The only aspect of the case that is still considered good law is the idea that income must be realized in order to be taxable (not that unrealized income is not income at all). That requirement, however, is merely statutory. That is, there is nothing in the Constitution that requires Congress to adopt the realization doctrine. Congress has, however, made a policy choice to do so. All of which makes the analysis in Macomber in essence a dead letter.

Indeed, the Supreme Court itself in 1940 summarily disposed of the discredited Macomber analysis. In Helvering v. Bruun, a unanimous Court said that the analysis in Macomber was merely meant “to clarify the distinction between an ordinary dividend and a stock dividend.” In other words, the Court said that Macomber merely stood for the proposition that a stock dividend (again, essentially a stock split) is different from an ordinary dividend (which is when a company sends cash to shareholders).
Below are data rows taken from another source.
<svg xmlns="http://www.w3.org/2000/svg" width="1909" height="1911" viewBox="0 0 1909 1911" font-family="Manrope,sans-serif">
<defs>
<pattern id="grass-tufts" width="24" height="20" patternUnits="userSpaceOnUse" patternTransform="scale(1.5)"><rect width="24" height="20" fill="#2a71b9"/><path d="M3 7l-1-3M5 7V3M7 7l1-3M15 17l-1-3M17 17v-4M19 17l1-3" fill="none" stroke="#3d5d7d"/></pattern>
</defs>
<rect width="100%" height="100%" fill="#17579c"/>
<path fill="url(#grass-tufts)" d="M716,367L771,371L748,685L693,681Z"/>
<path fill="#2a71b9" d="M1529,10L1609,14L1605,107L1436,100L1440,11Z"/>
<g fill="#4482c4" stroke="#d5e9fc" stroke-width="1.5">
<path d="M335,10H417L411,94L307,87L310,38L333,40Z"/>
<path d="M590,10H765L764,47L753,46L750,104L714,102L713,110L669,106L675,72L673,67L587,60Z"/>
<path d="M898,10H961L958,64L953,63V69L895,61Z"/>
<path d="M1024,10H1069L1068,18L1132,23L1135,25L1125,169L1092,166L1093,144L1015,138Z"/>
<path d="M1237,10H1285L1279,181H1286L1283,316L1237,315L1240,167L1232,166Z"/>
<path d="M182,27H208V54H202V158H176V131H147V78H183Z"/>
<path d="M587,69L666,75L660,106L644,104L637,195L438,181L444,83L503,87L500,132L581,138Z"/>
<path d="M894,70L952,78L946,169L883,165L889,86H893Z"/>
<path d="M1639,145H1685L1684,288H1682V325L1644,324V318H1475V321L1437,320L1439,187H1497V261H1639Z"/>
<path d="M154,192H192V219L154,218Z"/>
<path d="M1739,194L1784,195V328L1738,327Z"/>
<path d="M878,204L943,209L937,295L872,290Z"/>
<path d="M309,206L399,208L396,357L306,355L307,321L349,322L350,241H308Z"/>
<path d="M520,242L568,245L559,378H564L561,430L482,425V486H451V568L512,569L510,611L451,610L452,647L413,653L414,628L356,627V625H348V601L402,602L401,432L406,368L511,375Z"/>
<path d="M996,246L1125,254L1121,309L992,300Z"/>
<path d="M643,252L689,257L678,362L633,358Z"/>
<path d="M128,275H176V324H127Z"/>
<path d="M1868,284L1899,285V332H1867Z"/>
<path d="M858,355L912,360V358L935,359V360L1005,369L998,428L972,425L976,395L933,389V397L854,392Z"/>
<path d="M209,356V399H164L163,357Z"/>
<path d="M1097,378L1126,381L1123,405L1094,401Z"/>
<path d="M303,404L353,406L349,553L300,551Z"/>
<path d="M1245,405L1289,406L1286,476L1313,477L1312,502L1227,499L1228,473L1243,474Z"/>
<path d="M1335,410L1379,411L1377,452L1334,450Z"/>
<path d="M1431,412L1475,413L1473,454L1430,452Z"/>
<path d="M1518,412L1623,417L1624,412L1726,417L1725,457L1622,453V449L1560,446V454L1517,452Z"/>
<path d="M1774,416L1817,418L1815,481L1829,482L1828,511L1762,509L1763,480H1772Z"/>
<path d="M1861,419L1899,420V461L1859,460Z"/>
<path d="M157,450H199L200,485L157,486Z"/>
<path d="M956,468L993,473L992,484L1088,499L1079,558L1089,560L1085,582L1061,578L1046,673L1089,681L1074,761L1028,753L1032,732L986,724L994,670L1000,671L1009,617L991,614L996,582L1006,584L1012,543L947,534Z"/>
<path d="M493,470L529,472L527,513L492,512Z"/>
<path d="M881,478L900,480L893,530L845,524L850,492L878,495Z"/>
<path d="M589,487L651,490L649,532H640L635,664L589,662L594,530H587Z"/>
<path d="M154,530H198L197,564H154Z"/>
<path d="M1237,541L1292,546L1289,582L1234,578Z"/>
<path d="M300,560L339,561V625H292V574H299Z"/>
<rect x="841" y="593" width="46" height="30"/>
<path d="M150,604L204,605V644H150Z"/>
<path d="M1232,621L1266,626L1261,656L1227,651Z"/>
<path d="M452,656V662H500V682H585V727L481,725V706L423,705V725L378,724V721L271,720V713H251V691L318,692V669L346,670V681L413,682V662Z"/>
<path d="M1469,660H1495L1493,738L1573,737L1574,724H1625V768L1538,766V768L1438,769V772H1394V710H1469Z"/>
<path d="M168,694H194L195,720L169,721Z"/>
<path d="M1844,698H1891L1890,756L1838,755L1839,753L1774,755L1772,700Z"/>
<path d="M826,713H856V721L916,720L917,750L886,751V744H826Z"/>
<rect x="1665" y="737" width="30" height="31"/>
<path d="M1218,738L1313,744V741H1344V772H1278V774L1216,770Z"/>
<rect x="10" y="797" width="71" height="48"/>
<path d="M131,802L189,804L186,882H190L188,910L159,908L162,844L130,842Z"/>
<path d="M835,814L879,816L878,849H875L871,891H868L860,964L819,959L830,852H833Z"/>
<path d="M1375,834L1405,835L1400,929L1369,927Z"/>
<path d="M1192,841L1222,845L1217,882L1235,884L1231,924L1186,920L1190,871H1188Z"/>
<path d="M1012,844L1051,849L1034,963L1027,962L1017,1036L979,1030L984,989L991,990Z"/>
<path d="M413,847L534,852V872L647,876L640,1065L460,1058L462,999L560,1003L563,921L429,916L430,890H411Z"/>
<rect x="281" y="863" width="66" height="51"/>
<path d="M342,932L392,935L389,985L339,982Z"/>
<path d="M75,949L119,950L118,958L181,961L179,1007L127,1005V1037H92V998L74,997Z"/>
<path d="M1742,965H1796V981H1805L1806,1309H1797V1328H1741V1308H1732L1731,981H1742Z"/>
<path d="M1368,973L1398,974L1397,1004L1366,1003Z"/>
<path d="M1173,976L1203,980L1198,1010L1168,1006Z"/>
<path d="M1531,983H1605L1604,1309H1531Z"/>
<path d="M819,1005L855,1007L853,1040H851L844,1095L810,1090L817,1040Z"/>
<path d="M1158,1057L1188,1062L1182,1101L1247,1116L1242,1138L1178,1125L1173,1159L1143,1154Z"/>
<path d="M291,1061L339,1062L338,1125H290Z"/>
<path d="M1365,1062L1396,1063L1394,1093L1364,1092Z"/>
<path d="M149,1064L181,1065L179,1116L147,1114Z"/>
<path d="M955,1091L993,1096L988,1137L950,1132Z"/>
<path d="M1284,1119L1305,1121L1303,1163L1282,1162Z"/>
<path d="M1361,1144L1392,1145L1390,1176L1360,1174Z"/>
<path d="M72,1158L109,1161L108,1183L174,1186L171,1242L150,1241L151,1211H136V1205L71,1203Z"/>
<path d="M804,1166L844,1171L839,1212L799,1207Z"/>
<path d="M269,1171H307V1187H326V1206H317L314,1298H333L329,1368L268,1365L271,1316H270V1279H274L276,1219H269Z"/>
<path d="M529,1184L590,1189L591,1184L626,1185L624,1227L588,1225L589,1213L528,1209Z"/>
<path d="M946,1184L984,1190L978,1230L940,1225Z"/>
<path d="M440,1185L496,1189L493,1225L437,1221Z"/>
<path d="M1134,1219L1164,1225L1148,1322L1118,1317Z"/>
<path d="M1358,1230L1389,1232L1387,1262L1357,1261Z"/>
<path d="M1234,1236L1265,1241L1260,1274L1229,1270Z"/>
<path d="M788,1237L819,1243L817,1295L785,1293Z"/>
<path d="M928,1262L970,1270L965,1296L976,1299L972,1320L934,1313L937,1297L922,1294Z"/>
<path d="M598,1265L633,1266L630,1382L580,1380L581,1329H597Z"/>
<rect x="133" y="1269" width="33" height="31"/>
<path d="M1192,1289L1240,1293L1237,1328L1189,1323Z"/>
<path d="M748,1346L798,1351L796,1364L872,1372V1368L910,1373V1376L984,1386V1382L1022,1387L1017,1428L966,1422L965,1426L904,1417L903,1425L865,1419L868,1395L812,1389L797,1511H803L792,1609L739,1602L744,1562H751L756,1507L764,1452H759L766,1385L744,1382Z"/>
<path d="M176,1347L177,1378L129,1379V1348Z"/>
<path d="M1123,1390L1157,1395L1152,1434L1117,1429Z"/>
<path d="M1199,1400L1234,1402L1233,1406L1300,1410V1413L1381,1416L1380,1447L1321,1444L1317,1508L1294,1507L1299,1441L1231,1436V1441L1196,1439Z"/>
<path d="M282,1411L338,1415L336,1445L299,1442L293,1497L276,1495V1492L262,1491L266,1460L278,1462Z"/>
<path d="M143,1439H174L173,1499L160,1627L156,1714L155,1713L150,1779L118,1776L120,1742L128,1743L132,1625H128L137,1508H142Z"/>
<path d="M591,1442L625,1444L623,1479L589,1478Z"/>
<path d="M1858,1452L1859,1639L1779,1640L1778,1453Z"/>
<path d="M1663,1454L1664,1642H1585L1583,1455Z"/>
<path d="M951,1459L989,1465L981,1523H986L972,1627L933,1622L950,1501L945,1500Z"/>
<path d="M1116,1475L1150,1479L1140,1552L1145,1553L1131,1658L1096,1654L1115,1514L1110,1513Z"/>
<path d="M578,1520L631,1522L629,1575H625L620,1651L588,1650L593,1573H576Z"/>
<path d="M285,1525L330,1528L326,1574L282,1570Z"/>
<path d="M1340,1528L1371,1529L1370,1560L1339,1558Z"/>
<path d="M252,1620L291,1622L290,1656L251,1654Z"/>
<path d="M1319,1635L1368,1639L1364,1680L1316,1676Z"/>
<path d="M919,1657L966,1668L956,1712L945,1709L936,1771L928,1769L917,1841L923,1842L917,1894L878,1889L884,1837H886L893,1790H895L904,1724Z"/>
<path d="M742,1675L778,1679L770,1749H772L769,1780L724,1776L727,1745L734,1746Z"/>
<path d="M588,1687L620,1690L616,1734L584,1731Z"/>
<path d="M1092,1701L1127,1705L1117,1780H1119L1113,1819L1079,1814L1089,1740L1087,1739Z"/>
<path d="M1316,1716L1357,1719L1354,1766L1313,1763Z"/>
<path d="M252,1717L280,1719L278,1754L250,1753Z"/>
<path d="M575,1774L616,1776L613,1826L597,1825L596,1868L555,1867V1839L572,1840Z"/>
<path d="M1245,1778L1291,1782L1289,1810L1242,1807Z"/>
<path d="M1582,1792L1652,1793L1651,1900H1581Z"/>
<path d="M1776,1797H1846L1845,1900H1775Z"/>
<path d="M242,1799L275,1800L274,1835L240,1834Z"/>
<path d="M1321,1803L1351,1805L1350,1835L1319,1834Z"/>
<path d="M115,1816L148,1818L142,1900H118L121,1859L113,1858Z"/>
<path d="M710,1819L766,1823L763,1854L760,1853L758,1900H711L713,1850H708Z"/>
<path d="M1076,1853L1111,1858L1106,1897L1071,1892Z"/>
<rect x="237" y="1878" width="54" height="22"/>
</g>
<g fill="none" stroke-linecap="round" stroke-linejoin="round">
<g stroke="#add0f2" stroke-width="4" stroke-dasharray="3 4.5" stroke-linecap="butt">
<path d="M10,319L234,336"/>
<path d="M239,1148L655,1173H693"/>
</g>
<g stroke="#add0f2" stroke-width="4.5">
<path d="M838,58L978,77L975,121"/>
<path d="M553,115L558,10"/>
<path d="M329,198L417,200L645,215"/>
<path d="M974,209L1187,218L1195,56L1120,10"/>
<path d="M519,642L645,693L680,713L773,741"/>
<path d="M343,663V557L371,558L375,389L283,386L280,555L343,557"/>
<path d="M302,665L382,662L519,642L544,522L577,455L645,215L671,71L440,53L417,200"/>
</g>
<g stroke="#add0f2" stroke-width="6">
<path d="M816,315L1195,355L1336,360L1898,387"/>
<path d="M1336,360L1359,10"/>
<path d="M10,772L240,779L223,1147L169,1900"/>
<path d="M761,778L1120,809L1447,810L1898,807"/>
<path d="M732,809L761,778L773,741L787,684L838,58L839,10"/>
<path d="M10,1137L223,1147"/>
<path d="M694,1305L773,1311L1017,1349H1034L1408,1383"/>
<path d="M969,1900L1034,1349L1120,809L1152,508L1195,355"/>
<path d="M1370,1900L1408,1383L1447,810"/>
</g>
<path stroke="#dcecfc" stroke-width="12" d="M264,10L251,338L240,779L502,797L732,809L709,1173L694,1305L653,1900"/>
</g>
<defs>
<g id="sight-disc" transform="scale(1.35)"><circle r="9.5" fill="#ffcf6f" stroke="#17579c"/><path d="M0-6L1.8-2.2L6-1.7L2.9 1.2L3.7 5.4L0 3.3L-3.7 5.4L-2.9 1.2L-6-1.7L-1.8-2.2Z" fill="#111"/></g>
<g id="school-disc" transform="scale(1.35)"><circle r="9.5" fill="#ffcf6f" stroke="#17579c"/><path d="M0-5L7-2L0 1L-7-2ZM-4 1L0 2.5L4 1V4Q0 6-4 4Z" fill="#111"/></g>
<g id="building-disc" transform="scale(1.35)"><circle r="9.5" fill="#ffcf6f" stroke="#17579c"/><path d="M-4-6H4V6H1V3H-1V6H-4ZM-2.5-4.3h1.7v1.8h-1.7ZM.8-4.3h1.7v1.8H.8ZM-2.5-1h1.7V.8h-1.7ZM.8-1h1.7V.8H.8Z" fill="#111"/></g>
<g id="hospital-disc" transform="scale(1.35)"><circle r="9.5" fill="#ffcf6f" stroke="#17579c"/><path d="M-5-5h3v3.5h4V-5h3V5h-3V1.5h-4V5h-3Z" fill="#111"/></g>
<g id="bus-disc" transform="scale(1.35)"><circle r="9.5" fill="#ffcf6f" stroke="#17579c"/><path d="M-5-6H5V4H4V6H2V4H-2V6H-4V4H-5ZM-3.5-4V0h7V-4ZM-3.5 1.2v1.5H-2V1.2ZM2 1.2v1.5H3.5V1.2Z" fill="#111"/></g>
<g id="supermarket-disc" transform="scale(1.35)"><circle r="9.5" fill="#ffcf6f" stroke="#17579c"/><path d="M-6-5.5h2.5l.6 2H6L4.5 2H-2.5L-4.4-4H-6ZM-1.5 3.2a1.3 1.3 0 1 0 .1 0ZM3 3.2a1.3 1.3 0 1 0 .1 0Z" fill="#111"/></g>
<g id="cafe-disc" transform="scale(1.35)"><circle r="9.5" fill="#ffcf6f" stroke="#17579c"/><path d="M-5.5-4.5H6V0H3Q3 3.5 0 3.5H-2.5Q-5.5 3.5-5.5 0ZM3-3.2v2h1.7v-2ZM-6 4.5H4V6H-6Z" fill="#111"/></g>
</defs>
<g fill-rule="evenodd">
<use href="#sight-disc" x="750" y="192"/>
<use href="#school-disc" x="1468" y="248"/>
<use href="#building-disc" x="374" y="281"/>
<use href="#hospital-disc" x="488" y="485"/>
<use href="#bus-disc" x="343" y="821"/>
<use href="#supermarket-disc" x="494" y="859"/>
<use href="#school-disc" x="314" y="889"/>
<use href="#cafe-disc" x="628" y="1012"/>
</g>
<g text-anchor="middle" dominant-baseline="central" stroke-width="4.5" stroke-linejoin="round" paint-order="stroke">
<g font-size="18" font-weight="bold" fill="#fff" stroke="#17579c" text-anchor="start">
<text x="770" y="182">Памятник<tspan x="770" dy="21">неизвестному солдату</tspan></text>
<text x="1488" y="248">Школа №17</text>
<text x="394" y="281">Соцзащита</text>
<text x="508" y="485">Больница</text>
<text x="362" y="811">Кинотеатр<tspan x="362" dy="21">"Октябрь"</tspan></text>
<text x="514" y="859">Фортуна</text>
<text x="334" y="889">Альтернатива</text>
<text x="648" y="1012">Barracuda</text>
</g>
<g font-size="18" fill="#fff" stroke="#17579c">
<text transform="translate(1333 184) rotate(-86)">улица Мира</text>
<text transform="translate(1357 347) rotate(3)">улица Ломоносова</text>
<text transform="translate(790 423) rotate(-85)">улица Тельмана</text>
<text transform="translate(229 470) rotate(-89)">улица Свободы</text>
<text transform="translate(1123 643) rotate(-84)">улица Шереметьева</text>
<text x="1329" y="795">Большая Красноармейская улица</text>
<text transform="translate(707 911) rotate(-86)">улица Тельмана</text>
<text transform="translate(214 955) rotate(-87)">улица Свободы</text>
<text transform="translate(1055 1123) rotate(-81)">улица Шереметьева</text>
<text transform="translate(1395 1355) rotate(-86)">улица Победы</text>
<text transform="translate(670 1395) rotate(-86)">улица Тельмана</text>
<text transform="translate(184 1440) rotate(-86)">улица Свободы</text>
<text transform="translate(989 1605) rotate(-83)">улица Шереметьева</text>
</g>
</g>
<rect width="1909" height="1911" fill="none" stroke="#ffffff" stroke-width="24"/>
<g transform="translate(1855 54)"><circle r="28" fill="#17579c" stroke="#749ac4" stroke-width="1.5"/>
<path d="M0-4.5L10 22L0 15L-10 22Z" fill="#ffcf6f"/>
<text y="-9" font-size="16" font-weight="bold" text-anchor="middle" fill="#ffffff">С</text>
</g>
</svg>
Well, of course those are different! The Bruun court thus subtly mocked its own precedent, limiting Macomber not merely to its facts but to the most trivial of those facts.

Even so, the Supreme Court has never formally overruled Macomber. And that means that there is precedent to the effect that unrealized income is not income at all. What would a sufficiently motivated group of conservative Supreme Court justices do with that today?

The most famous analogy here is to the reviled Korematsu case, the 1944 decision in which the Court approved the detention of innocent Japanese-Americans during World War II. That case had never been formally overruled, either, until the Court’s conservative bloc in 2018 approved of Donald Trump’s Muslim immigration ban.

A searing (and completely correct) dissent from Justice Sotomayor invoked Korematsu, which made the conservative justices uncomfortable enough that Chief Justice Roberts wrote defensively:

Korematsu has nothing to do with this case. . . . The dissent’s reference to Korematsu, however, affords this Court the opportunity to make express what is already obvious: Korematsu was gravely wrong the day it was decided, has been overruled in the court of history, and—to be clear—“has no place in law under the Constitution.

Nearly everyone who knows anything about the constitutional analysis in Macomber would say the same thing: that it was wrong when it was decided, that is has been overruled by history, and that it has no place in law under the Constitution. Importantly, even scholars who think that the realization doctrine is a good idea as a matter of policy would admit that Macomber makes a complete hash of its constitutional analysis.

But as a never-overruled decision, could Macomber provide an avenue for the new, even more conservative version of the Roberts Court to strike down an act of Congress to tax unrealized gains? We might never know, because Congress might never make such a policy decision. I would not, however, bet a lot of money that the Court’s conservatives would be restrained in inventing a constitutional doctrine to save the rich from having to pay taxes the same way that everyone else does.